_WHAT YOU NEED TO DO_: You are asked to reproduce the listing exactly and to omit its pictures.
--------------------
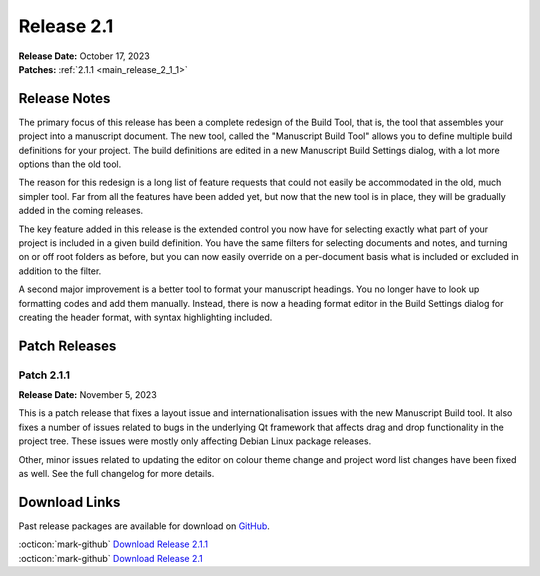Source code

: .. _main_release_2_1:

***********
Release 2.1
***********

| **Release Date:** October 17, 2023
| **Patches:** :ref:`2.1.1 <main_release_2_1_1>`


Release Notes
=============

The primary focus of this release has been a complete redesign of the Build Tool, that is, the tool that assembles your project into
a manuscript document. The new tool, called the "Manuscript Build Tool" allows you to define multiple build definitions for your
project. The build definitions are edited in a new Manuscript Build Settings dialog, with a lot more options than the old tool.

The reason for this redesign is a long list of feature requests that could not easily be accommodated in the old, much simpler tool.
Far from all the features have been added yet, but now that the new tool is in place, they will be gradually added in the coming
releases.

The key feature added in this release is the extended control you now have for selecting exactly what part of your project is
included in a given build definition. You have the same filters for selecting documents and notes, and turning on or off root
folders as before, but you can now easily override on a per-document basis what is included or excluded in addition to the filter.

A second major improvement is a better tool to format your manuscript headings. You no longer have to look up formatting codes and
add them manually. Instead, there is now a heading format editor in the Build Settings dialog for creating the header format, with
syntax highlighting included.


Patch Releases
==============

.. _main_release_2_1_1:

Patch 2.1.1
-----------

**Release Date:** November 5, 2023

This is a patch release that fixes a layout issue and internationalisation issues with the new Manuscript Build tool. It also fixes
a number of issues related to bugs in the underlying Qt framework that affects drag and drop functionality in the project tree.
These issues were mostly only affecting Debian Linux package releases.

Other, minor issues related to updating the editor on colour theme change and project word list changes have been fixed as well.
See the full changelog for more details.


Download Links
==============

Past release packages are available for download on `GitHub <https://github.com/vkbo/novelWriter/releases>`__.

| :octicon:`mark-github` `Download Release 2.1.1 <https://github.com/vkbo/novelWriter/releases/tag/v2.1.1>`__
| :octicon:`mark-github` `Download Release 2.1 <https://github.com/vkbo/novelWriter/releases/tag/v2.1>`__
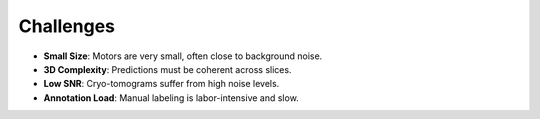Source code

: Challenges
==========

- **Small Size**: Motors are very small, often close to background noise.
- **3D Complexity**: Predictions must be coherent across slices.
- **Low SNR**: Cryo-tomograms suffer from high noise levels.
- **Annotation Load**: Manual labeling is labor-intensive and slow.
--------------------
_TASK RESULT_:
Source code

: .. _main_release_2_1:

***********
Release 2.1
***********

| **Release Date:** October 17, 2023
| **Patches:** :ref:`2.1.1 <main_release_2_1_1>`


Release Notes
=============

The primary focus of this release has been a complete redesign of the Build Tool, that is, the tool that assembles your project into
a manuscript document. The new tool, called the "Manuscript Build Tool" allows you to define multiple build definitions for your
project. The build definitions are edited in a new Manuscript Build Settings dialog, with a lot more options than the old tool.

The reason for this redesign is a long list of feature requests that could not easily be accommodated in the old, much simpler tool.
Far from all the features have been added yet, but now that the new tool is in place, they will be gradually added in the coming
releases.

The key feature added in this release is the extended control you now have for selecting exactly what part of your project is
included in a given build definition. You have the same filters for selecting documents and notes, and turning on or off root
folders as before, but you can now easily override on a per-document basis what is included or excluded in addition to the filter.

A second major improvement is a better tool to format your manuscript headings. You no longer have to look up formatting codes and
add them manually. Instead, there is now a heading format editor in the Build Settings dialog for creating the header format, with
syntax highlighting included.


Patch Releases
==============

.. _main_release_2_1_1:

Patch 2.1.1
-----------

**Release Date:** November 5, 2023

This is a patch release that fixes a layout issue and internationalisation issues with the new Manuscript Build tool. It also fixes
a number of issues related to bugs in the underlying Qt framework that affects drag and drop functionality in the project tree.
These issues were mostly only affecting Debian Linux package releases.

Other, minor issues related to updating the editor on colour theme change and project word list changes have been fixed as well.
See the full changelog for more details.


Download Links
==============

Past release packages are available for download on `GitHub <https://github.com/vkbo/novelWriter/releases>`__.

| :octicon:`mark-github` `Download Release 2.1.1 <https://github.com/vkbo/novelWriter/releases/tag/v2.1.1>`__
| :octicon:`mark-github` `Download Release 2.1 <https://github.com/vkbo/novelWriter/releases/tag/v2.1>`__
Source code

: Challenges
==========

- **Small Size**: Motors are very small, often close to background noise.
- **3D Complexity**: Predictions must be coherent across slices.
- **Low SNR**: Cryo-tomograms suffer from high noise levels.
- **Annotation Load**: Manual labeling is labor-intensive and slow.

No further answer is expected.